__Task data__.

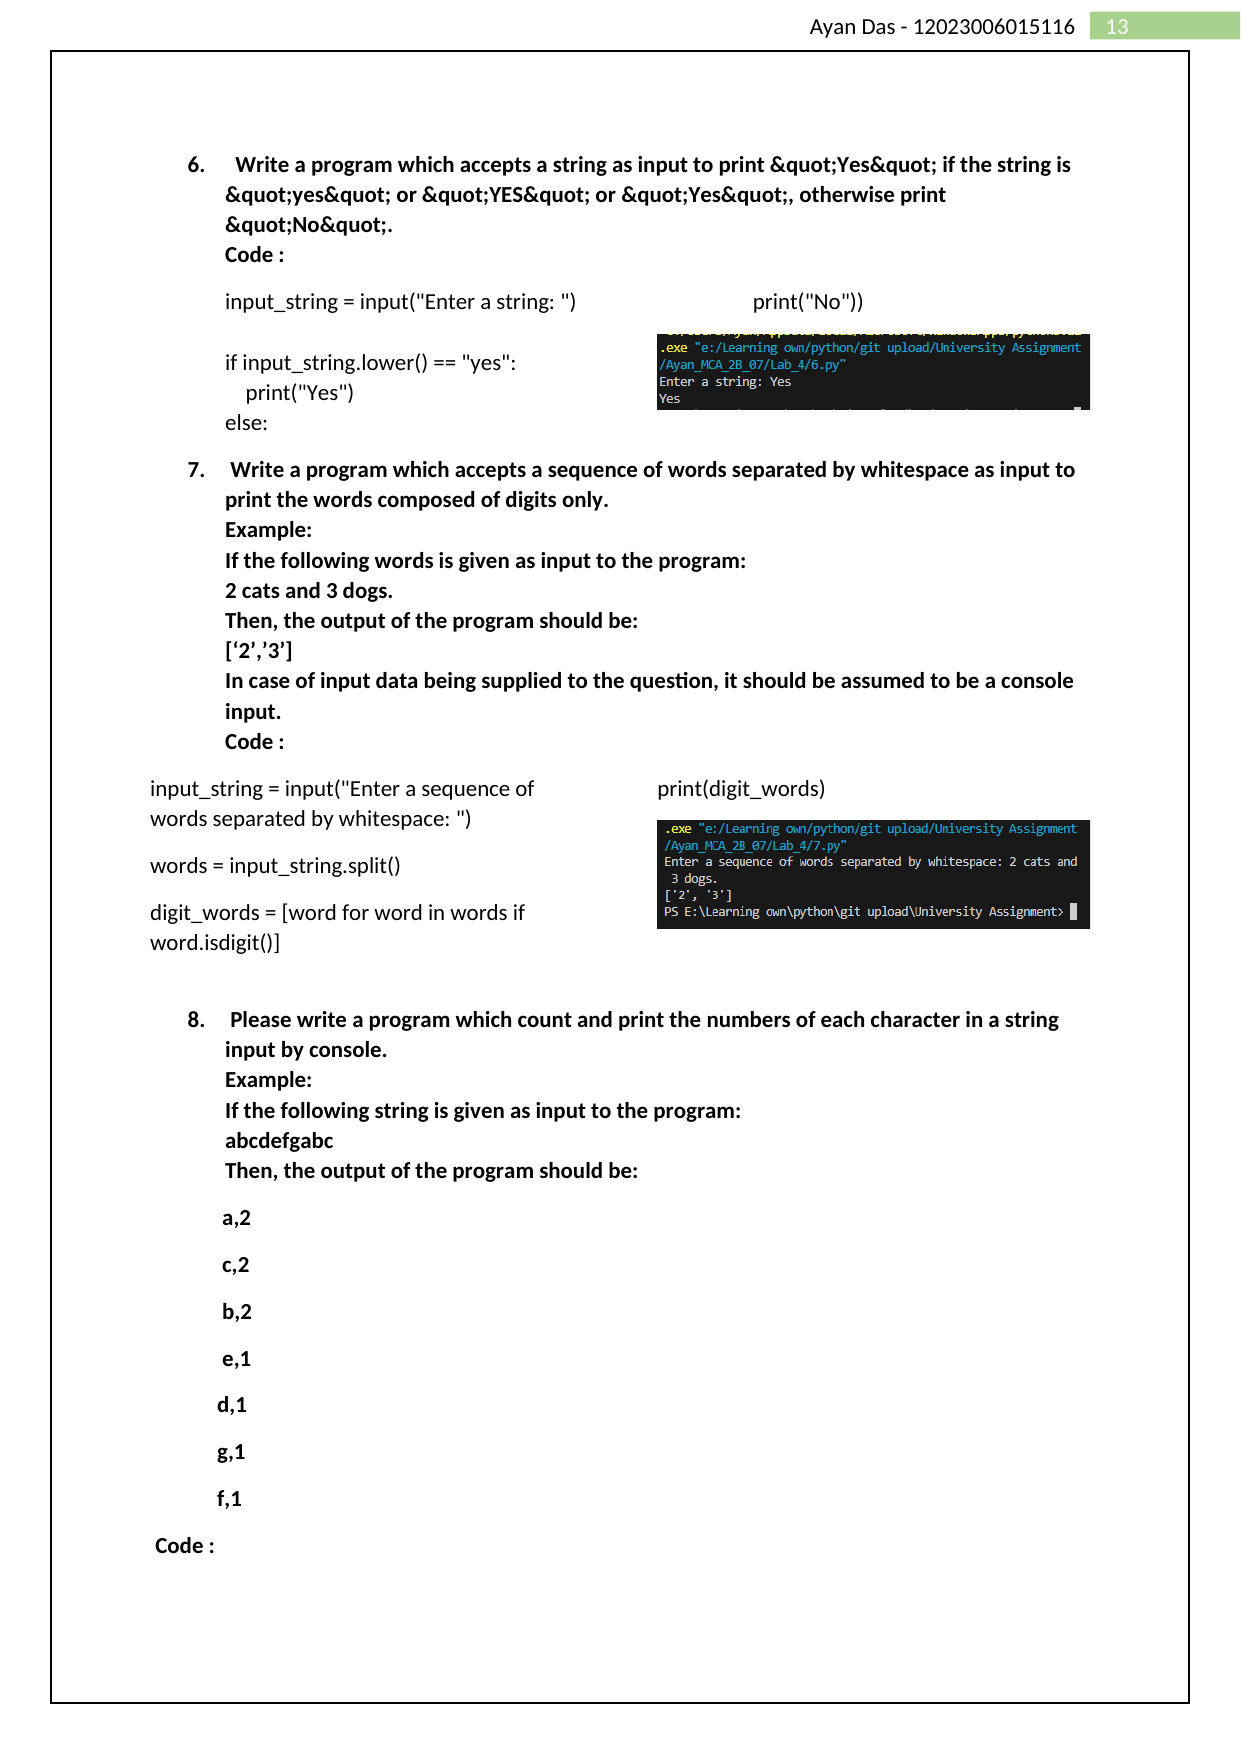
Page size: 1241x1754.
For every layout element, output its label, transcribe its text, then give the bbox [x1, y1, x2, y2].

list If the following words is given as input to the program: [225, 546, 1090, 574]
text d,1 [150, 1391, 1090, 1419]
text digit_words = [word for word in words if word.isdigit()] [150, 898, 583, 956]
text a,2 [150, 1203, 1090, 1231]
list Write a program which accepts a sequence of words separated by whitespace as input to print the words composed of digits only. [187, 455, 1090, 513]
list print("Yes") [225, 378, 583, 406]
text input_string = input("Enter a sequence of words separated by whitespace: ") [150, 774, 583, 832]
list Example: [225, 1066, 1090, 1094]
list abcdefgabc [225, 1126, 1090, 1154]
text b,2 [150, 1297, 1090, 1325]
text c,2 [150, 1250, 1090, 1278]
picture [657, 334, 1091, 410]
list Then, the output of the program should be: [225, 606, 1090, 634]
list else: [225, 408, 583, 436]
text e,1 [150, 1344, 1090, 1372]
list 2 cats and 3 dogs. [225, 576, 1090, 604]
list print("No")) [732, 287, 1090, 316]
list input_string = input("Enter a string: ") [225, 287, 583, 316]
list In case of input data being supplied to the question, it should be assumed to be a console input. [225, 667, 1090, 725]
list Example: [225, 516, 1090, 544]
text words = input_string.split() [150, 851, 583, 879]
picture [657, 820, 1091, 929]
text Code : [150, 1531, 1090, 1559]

__Exercise__. Reproduce the lines above exactly, please, but not the pictures in them.

__Written answer__.
Page size: 1241x1754.
For every layout element, output its label, transcribe its text, then give the bbox [x1, y1, x2, y2].

list If the following words is given as input to the program: [225, 546, 1090, 574]
text d,1 [150, 1391, 1090, 1419]
text digit_words = [word for word in words if word.isdigit()] [150, 898, 583, 956]
text a,2 [150, 1203, 1090, 1231]
list Write a program which accepts a sequence of words separated by whitespace as input to print the words composed of digits only. [187, 455, 1090, 513]
list print("Yes") [225, 378, 583, 406]
text input_string = input("Enter a sequence of words separated by whitespace: ") [150, 774, 583, 832]
list Example: [225, 1066, 1090, 1094]
list abcdefgabc [225, 1126, 1090, 1154]
text b,2 [150, 1297, 1090, 1325]
text c,2 [150, 1250, 1090, 1278]
picture [657, 334, 1091, 410]
list Then, the output of the program should be: [225, 606, 1090, 634]
list else: [225, 408, 583, 436]
text e,1 [150, 1344, 1090, 1372]
list 2 cats and 3 dogs. [225, 576, 1090, 604]
list print("No")) [732, 287, 1090, 316]
list input_string = input("Enter a string: ") [225, 287, 583, 316]
list In case of input data being supplied to the question, it should be assumed to be a console input. [225, 667, 1090, 725]
list Example: [225, 516, 1090, 544]
text words = input_string.split() [150, 851, 583, 879]
picture [657, 820, 1091, 929]
text Code : [150, 1531, 1090, 1559]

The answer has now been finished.